In this sweeping introduction to undergraduate physics. 360 pages or more are included in a 9"x12" folio. These pages are not numbered consecutively, but broken into 52 separate chapters. The first 40 pages of the book are devoted to a general introduction to the subject of physics, addressing such concerns as the place of physics among the other sciences, the fundamental forces of nature, and the general scale of the universe from subatomic particles to galaxies.

The next 100 pages are devoted to the sort of mechanics that generally constitutes the first semester of most undergraduate physics courses. Feynman runs through the typical topics of kinematics (defining and calculating position, velocity, and acceleration), dynamics; conservation of momentum, energy, and angular momentum. The damped harmonic oscillator is the final topic treated in mechanics, and the author includes an introduction to complex numbers which makes this topic much more mathematically tractable.

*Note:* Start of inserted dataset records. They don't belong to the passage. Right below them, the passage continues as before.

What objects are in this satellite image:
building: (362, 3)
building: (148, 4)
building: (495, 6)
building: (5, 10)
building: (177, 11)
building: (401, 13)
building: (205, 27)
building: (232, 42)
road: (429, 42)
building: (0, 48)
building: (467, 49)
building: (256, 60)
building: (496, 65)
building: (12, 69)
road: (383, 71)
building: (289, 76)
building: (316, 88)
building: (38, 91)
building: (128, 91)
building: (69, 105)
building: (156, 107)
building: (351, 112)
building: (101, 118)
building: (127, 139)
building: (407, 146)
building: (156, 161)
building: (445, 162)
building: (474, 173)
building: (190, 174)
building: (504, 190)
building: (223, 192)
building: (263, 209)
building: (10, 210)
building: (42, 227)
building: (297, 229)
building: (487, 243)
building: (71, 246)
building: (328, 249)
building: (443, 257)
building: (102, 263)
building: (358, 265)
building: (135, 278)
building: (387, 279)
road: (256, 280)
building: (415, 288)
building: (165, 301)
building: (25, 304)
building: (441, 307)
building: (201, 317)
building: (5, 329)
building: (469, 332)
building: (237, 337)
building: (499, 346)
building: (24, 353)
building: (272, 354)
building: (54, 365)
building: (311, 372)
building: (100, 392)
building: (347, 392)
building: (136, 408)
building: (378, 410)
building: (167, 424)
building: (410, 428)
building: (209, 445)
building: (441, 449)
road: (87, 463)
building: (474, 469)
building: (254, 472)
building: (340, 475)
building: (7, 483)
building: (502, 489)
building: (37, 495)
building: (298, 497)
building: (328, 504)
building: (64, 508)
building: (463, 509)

Thirty pages are devoted to special relativity, a topic that was included in the first semester of physics major physics that I took as a Freshman. The next 100 pages address "radiation"--that is, optics, light scattering, and diffraction. Seventy pages are given to "Heat" or what we call thermodynamics and kinetics/diffusion. Thirty pages cover general wave phenomena, including the wave equation and Fourier analysis. An introduction to quantum physics spans all of 15 pages. A final 9-page chapter introduces the student to the place of symmetry in physics, from simple spacial symmetries such as mirror reflection; to the more abstract concepts used in particle physics such as parity, and the relationship between matter and antimatter.

As is the case for all three of the Feymnan lecture volumes, this book is probably not the best choice for one's primary undergraduate textbook. From my own experience as a college Freshman over 40 years ago, however, it is certainly readable and useful, especially when paired with a more conventional treatment of mechanics such as Halliday and Resnick's Fundamentals of Physics: (3 rd. edition, vol. 1 Pt.1).